[Start of Attachment]

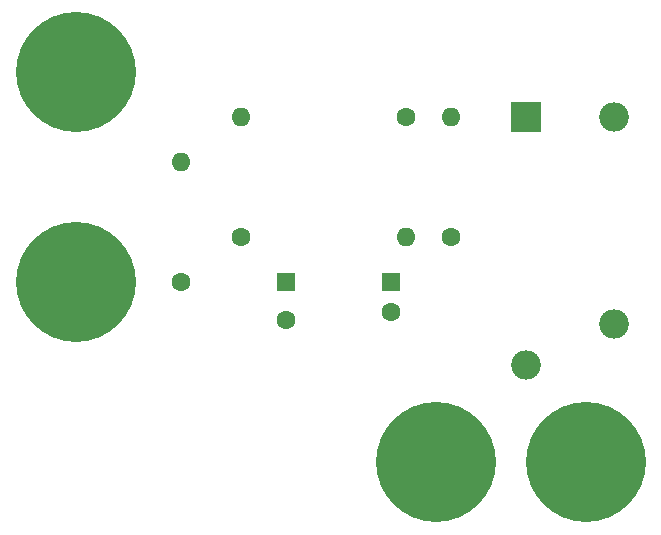
<source format=gbs>
%TF.GenerationSoftware,KiCad,Pcbnew,(5.1.9)-1*%
%TF.CreationDate,2021-03-21T23:44:43+05:30*%
%TF.ProjectId,Water Level Controller using 555,57617465-7220-44c6-9576-656c20436f6e,rev?*%
%TF.SameCoordinates,Original*%
%TF.FileFunction,Soldermask,Bot*%
%TF.FilePolarity,Negative*%
%FSLAX46Y46*%
G04 Gerber Fmt 4.6, Leading zero omitted, Abs format (unit mm)*
G04 Created by KiCad (PCBNEW (5.1.9)-1) date 2021-03-21 23:44:43*
%MOMM*%
%LPD*%
G01*
G04 APERTURE LIST*
%ADD10R,2.500000X2.500000*%
%ADD11O,2.500000X2.500000*%
%ADD12R,1.600000X1.600000*%
%ADD13C,1.600000*%
%ADD14C,10.160000*%
%ADD15O,1.600000X1.600000*%
G04 APERTURE END LIST*
D10*
%TO.C,K1*%
X156210000Y-64770000D03*
D11*
X156210000Y-85770000D03*
X163710000Y-82270000D03*
X163710000Y-64770000D03*
%TD*%
D12*
%TO.C,BZ1*%
X135890000Y-78740000D03*
D13*
X135890000Y-81940000D03*
%TD*%
D12*
%TO.C,C1*%
X144780000Y-78740000D03*
D13*
X144780000Y-81240000D03*
%TD*%
D14*
%TO.C,J1*%
X118110000Y-60960000D03*
%TD*%
%TO.C,J2*%
X118110000Y-78740000D03*
%TD*%
D13*
%TO.C,R1*%
X127000000Y-78740000D03*
D15*
X127000000Y-68580000D03*
%TD*%
%TO.C,R2*%
X146050000Y-74930000D03*
D13*
X146050000Y-64770000D03*
%TD*%
%TO.C,R3*%
X149860000Y-74930000D03*
D15*
X149860000Y-64770000D03*
%TD*%
%TO.C,R4*%
X132080000Y-64770000D03*
D13*
X132080000Y-74930000D03*
%TD*%
D14*
%TO.C,J3*%
X161290000Y-93980000D03*
%TD*%
%TO.C,J4*%
X148590000Y-93980000D03*
%TD*%
M02*

</source>
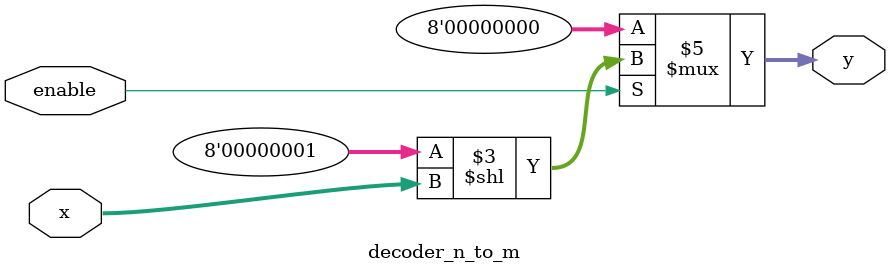
<source format=v>
module decoder_n_to_m(x, enable, y);
    parameter NUMBER_OF_INPUT = 3;
    parameter NUMBER_OF_OUTPUT = 8; // 2 ** (NUMBER_OF_INPUT) = NUMBER_OF_OUTPUT

    input [NUMBER_OF_INPUT-1:0] x;
    input enable;
    output reg [NUMBER_OF_OUTPUT-1:0] y;

    always @(*) begin
        // use blocking assignment
        if (!enable) y = {NUMBER_OF_OUTPUT{1'b0}};
        else y = {{(NUMBER_OF_OUTPUT-1){1'b0}}, 1'b1} << x;
    end
endmodule

</source>
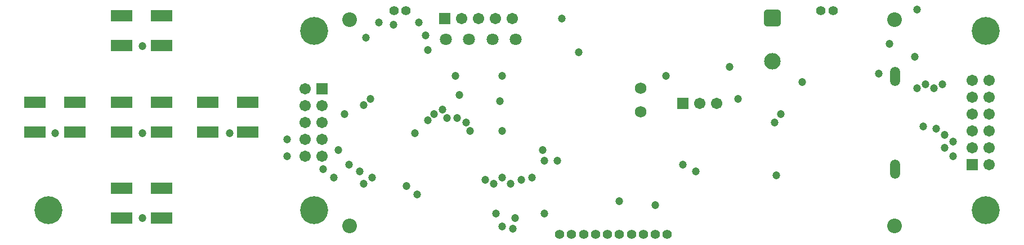
<source format=gts>
G04 Layer_Color=8388736*
%FSLAX25Y25*%
%MOIN*%
G70*
G01*
G75*
%ADD10R,0.12611X0.06706*%
%ADD11C,0.16548*%
%ADD12C,0.07099*%
%ADD13C,0.06706*%
%ADD14R,0.06706X0.06706*%
%ADD15O,0.05918X0.11430*%
%ADD16C,0.08674*%
%ADD17C,0.05524*%
%ADD18R,0.06706X0.06706*%
%ADD19C,0.06800*%
G04:AMPARAMS|DCode=20|XSize=98mil|YSize=98mil|CornerRadius=15.25mil|HoleSize=0mil|Usage=FLASHONLY|Rotation=270.000|XOffset=0mil|YOffset=0mil|HoleType=Round|Shape=RoundedRectangle|*
%AMROUNDEDRECTD20*
21,1,0.09800,0.06750,0,0,270.0*
21,1,0.06750,0.09800,0,0,270.0*
1,1,0.03050,-0.03375,-0.03375*
1,1,0.03050,-0.03375,0.03375*
1,1,0.03050,0.03375,0.03375*
1,1,0.03050,0.03375,-0.03375*
%
%ADD20ROUNDEDRECTD20*%
%ADD21C,0.09800*%
%ADD22C,0.04737*%
D10*
X133858Y182087D02*
D03*
X110236D02*
D03*
Y164370D02*
D03*
X133858D02*
D03*
X185039Y182087D02*
D03*
X161417D02*
D03*
Y164370D02*
D03*
X185039D02*
D03*
X236221Y182087D02*
D03*
X212598D02*
D03*
Y164370D02*
D03*
X236221D02*
D03*
X185039Y130905D02*
D03*
X161417D02*
D03*
Y113189D02*
D03*
X185039D02*
D03*
Y233268D02*
D03*
X161417D02*
D03*
Y215551D02*
D03*
X185039D02*
D03*
D11*
X673228Y224410D02*
D03*
X275590D02*
D03*
Y118110D02*
D03*
X673228D02*
D03*
X118110D02*
D03*
D12*
X394921Y219213D02*
D03*
X381142D02*
D03*
X367205D02*
D03*
X353425D02*
D03*
D13*
X392756Y231811D02*
D03*
X382756D02*
D03*
X372756D02*
D03*
X362756D02*
D03*
X270000Y150000D02*
D03*
X280000D02*
D03*
X270000Y160000D02*
D03*
X280000D02*
D03*
X270000Y170000D02*
D03*
X280000D02*
D03*
X270000Y180000D02*
D03*
X280000D02*
D03*
X270000Y190000D02*
D03*
X503858Y181417D02*
D03*
X513858D02*
D03*
X675000Y195000D02*
D03*
X665000D02*
D03*
X675000Y185000D02*
D03*
X665000D02*
D03*
X675000Y175000D02*
D03*
X665000D02*
D03*
X675000Y165000D02*
D03*
X665000D02*
D03*
X675000Y155000D02*
D03*
X665000D02*
D03*
X675000Y145000D02*
D03*
D14*
X352756Y231811D02*
D03*
X493858Y181417D02*
D03*
D15*
X619488Y142323D02*
D03*
Y197441D02*
D03*
D16*
X619291Y108661D02*
D03*
Y231102D02*
D03*
X296457D02*
D03*
Y108661D02*
D03*
D17*
X322835Y236221D02*
D03*
X329921D02*
D03*
X575591D02*
D03*
X582677D02*
D03*
X484646Y103543D02*
D03*
X477559D02*
D03*
X470472D02*
D03*
X463386D02*
D03*
X456299D02*
D03*
X420866D02*
D03*
X427953D02*
D03*
X435039D02*
D03*
X442126D02*
D03*
X449213D02*
D03*
D18*
X280000Y190000D02*
D03*
X665000Y145000D02*
D03*
D19*
X468661Y176457D02*
D03*
Y190236D02*
D03*
D20*
X546772Y232008D02*
D03*
D21*
Y206417D02*
D03*
D22*
X280945Y142362D02*
D03*
X419528Y147402D02*
D03*
X411969D02*
D03*
X309921Y137323D02*
D03*
X302362Y141102D02*
D03*
X296063Y144882D02*
D03*
X653858Y149921D02*
D03*
X648819Y154961D02*
D03*
X653858Y158740D02*
D03*
X648819Y162520D02*
D03*
X643780Y166299D02*
D03*
X122205Y163779D02*
D03*
X225512D02*
D03*
X173858Y113386D02*
D03*
Y163779D02*
D03*
Y215433D02*
D03*
X631181Y209134D02*
D03*
X564409Y194016D02*
D03*
X551811Y175118D02*
D03*
X548032Y170079D02*
D03*
X609764Y199055D02*
D03*
X632441Y236850D02*
D03*
X637480Y192756D02*
D03*
X642520Y190236D02*
D03*
X647559Y192756D02*
D03*
X616063Y216693D02*
D03*
X521575Y202835D02*
D03*
X483779Y197795D02*
D03*
X385512Y182677D02*
D03*
X361575Y186457D02*
D03*
X337638Y229291D02*
D03*
X341417Y221732D02*
D03*
X306142Y220472D02*
D03*
X313701Y229291D02*
D03*
X422047Y231811D02*
D03*
X432126Y211653D02*
D03*
X342677Y212913D02*
D03*
X322520Y228031D02*
D03*
X359055Y197795D02*
D03*
X386772D02*
D03*
X330079Y132283D02*
D03*
X336378Y127244D02*
D03*
X304882Y133543D02*
D03*
X376693Y136063D02*
D03*
X259528Y160000D02*
D03*
Y149921D02*
D03*
X304882Y180157D02*
D03*
X308661Y183937D02*
D03*
X342677Y171339D02*
D03*
X346457Y175118D02*
D03*
X386772Y108346D02*
D03*
X382992Y115905D02*
D03*
X477480Y120945D02*
D03*
X410709Y153701D02*
D03*
X381732Y133543D02*
D03*
X411969Y115905D02*
D03*
X386772Y165039D02*
D03*
X393071Y107087D02*
D03*
X398110Y136063D02*
D03*
X404410Y137323D02*
D03*
X386772D02*
D03*
X391811Y133543D02*
D03*
X394331Y113386D02*
D03*
X335118Y163779D02*
D03*
X636221Y167559D02*
D03*
X351496Y177638D02*
D03*
X354016Y172598D02*
D03*
X360315D02*
D03*
X365354Y170079D02*
D03*
X367874Y165039D02*
D03*
X632441Y190236D02*
D03*
X526614Y183937D02*
D03*
X501417Y141102D02*
D03*
X493858Y144882D02*
D03*
X293543Y175118D02*
D03*
X289764Y153701D02*
D03*
X287244Y137323D02*
D03*
X456063Y123465D02*
D03*
X549291Y138583D02*
D03*
M02*

</source>
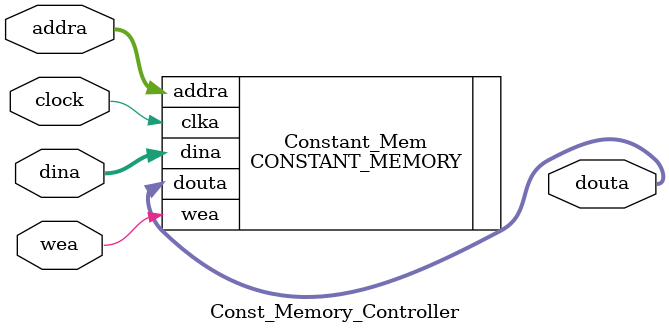
<source format=v>
`timescale 1ns / 1ps
module Const_Memory_Controller(addra,dina,wea,clock,douta);

input [11:0] addra;
input [31:0] dina;
output [31:0] douta;
input wea;
input clock;

CONSTANT_MEMORY Constant_Mem(
	.clka(clock),
	.wea(wea),
	.addra(addra),
	.dina(dina),
	.douta(douta));

endmodule
</source>
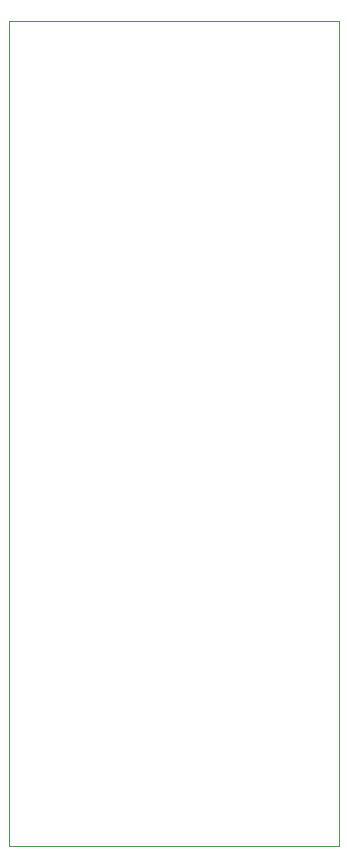
<source format=gm1>
G04 #@! TF.GenerationSoftware,KiCad,Pcbnew,(5.1.9)-1*
G04 #@! TF.CreationDate,2023-04-23T22:26:49+02:00*
G04 #@! TF.ProjectId,cp2102rs485,63703231-3032-4727-9334-38352e6b6963,rev?*
G04 #@! TF.SameCoordinates,Original*
G04 #@! TF.FileFunction,Profile,NP*
%FSLAX46Y46*%
G04 Gerber Fmt 4.6, Leading zero omitted, Abs format (unit mm)*
G04 Created by KiCad (PCBNEW (5.1.9)-1) date 2023-04-23 22:26:49*
%MOMM*%
%LPD*%
G01*
G04 APERTURE LIST*
G04 #@! TA.AperFunction,Profile*
%ADD10C,0.050000*%
G04 #@! TD*
G04 APERTURE END LIST*
D10*
X81280000Y-97790000D02*
X81280000Y-96520000D01*
X81280000Y-96520000D02*
X81280000Y-27940000D01*
X109220000Y-97790000D02*
X81280000Y-97790000D01*
X109220000Y-27940000D02*
X109220000Y-97790000D01*
X81280000Y-27940000D02*
X109220000Y-27940000D01*
M02*

</source>
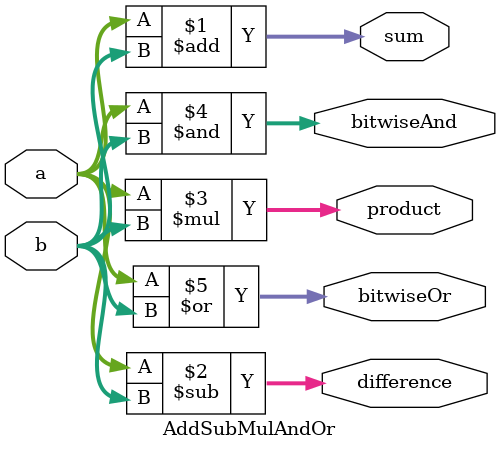
<source format=v>
`timescale 1ns / 1ps


module AddSubMulAndOr(
    input [31:0] a,
    input [31:0] b,
    output [31:0] sum,
    output [31:0] difference,
    output [31:0] product,
    output [31:0] bitwiseAnd,
    output [31:0] bitwiseOr
    );
    assign sum = a+b;
    assign difference = a-b;
    assign product = a*b;
    assign bitwiseAnd = a & b;
    assign bitwiseOr  = a | b; 
endmodule

</source>
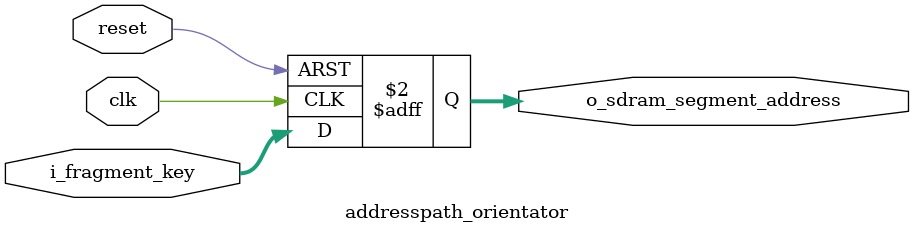
<source format=v>

module addresspath_orientator (
        // clock and reset
        input						clk,
        input 						reset, 
        
        // commmon i/o
        input		[ADDR_WID-1:0]	i_fragment_key,
        output 	reg [ADDR_WID-1:0]	o_sdram_segment_address // address
	);
// ===================================================
//	 Parameters
// ===================================================	
    parameter	DATA_BITS = 10; // Key length
    parameter 	FRAGMENTS = 5;	// Number of fragments
    parameter 	FRAG_BITS = 3;	// Number of bits represent for number of fragments

// ===================================================
//	 Local Parameters
// ===================================================
    localparam 	FRAG_WID  = (DATA_BITS/FRAGMENTS);
    localparam 	ADDR_WID  = FRAG_BITS+FRAG_WID;
	
// ===================================================
//	 Logic Declarations
// ===================================================
	// Fragment as address
	always @(posedge clk or posedge reset)
	begin 
		if   (reset)	o_sdram_segment_address <= 0;
		else 			o_sdram_segment_address <= i_fragment_key;
	end
endmodule
</source>
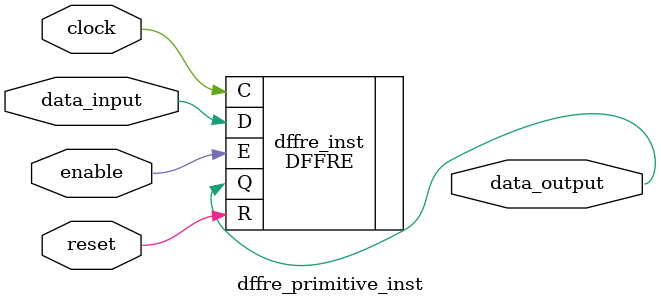
<source format=v>
module dffre_primitive_inst (
  input data_input,    // Data Input
  input reset,         // Active-low, asynchronous reset
  input enable,        // Active-high enable
  input clock,         // Clock
  output reg data_output // Data Output
);

  // Instantiate the DFFRE module
  DFFRE dffre_inst (
    .D(data_input),
    .R(reset),
    .E(enable),
    .C(clock),
    .Q(data_output)
  );

endmodule

</source>
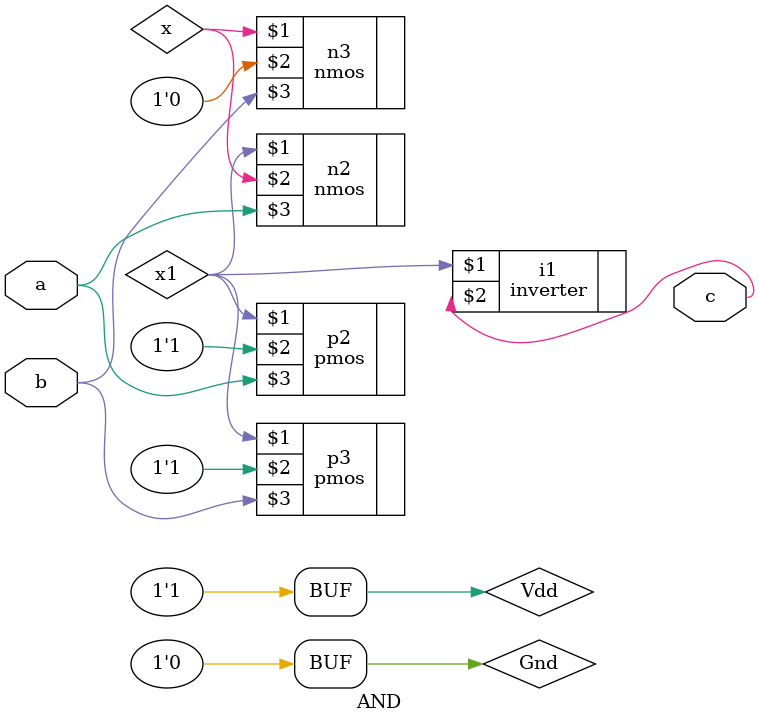
<source format=v>
module AND(a,b,c);
input a,b;
output c;
supply1 Vdd;
supply0 Gnd;
wire x,x1;
pmos p2(x1,Vdd,a);
pmos p3(x1,Vdd,b);
nmos n2(x1,x,a);
nmos n3(x,Gnd,b);
inverter i1(x1,c);
endmodule

</source>
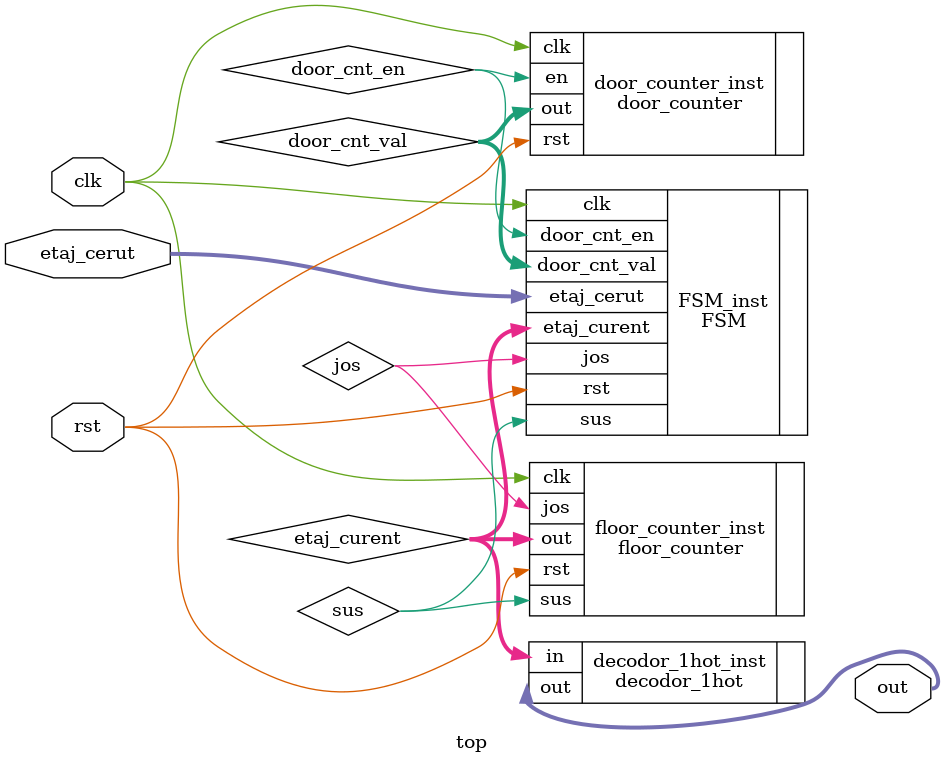
<source format=sv>
`timescale 1ns / 1ps

module top(
    input logic clk,
    input logic rst,
    input logic [2:0]etaj_cerut,
    
    output logic [7:0]out
    );
    
    logic clk_2hz,sus,jos,door_cnt_en;
    logic [2:0] etaj_curent;
    logic [1:0]door_cnt_val;
    
    
//   divizor_frecventa divizor_frecventa_inst(
//        .clk(clk),
//        .rst(rst),
//        .out(clk_2hz)
//   );
   
   floor_counter floor_counter_inst(
        .rst(rst),
        .clk(clk),
        .sus(sus),
        .jos(jos),
        .out(etaj_curent)
   );
   
   door_counter door_counter_inst(
       .rst(rst),
       .clk(clk),
       .en(door_cnt_en),
       .out(door_cnt_val)
   );
   
   FSM FSM_inst(
    .clk(clk),
    .rst(rst),
    .etaj_cerut(etaj_cerut),
    .sus(sus),
    .jos(jos),
    .etaj_curent(etaj_curent),
    .door_cnt_en(door_cnt_en),
    .door_cnt_val(door_cnt_val)
   );
   
   decodor_1hot decodor_1hot_inst(
    .in(etaj_curent),
    .out(out)
   );
    
endmodule

</source>
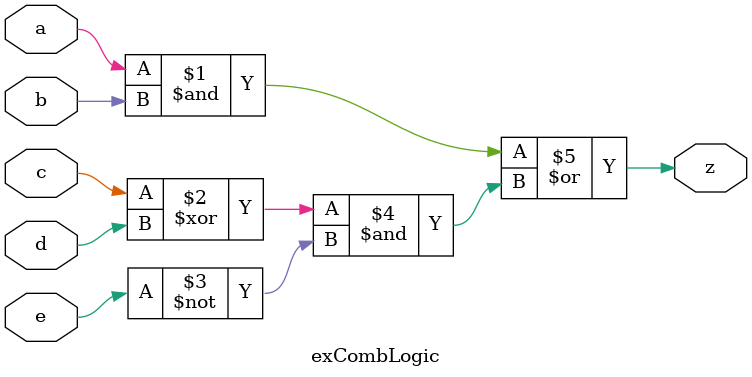
<source format=v>
module exCombLogic (
    input       a, b, c, d, e,
    output      z
);
    assign z = ((a & b) | (c ^ d) & ~e);
    
endmodule
/*

a   ┬ and           ┐
b   ┘               ├ or -  z
c   ┬ xor   ┬ and   ┘
d   ┘       │
e          ○┘

*/
</source>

[End of Attachment]

Gather up every line in the data above that contains the word "difference", copying each one.

Exercise solution:
    output [31:0] difference,
    assign difference = a-b;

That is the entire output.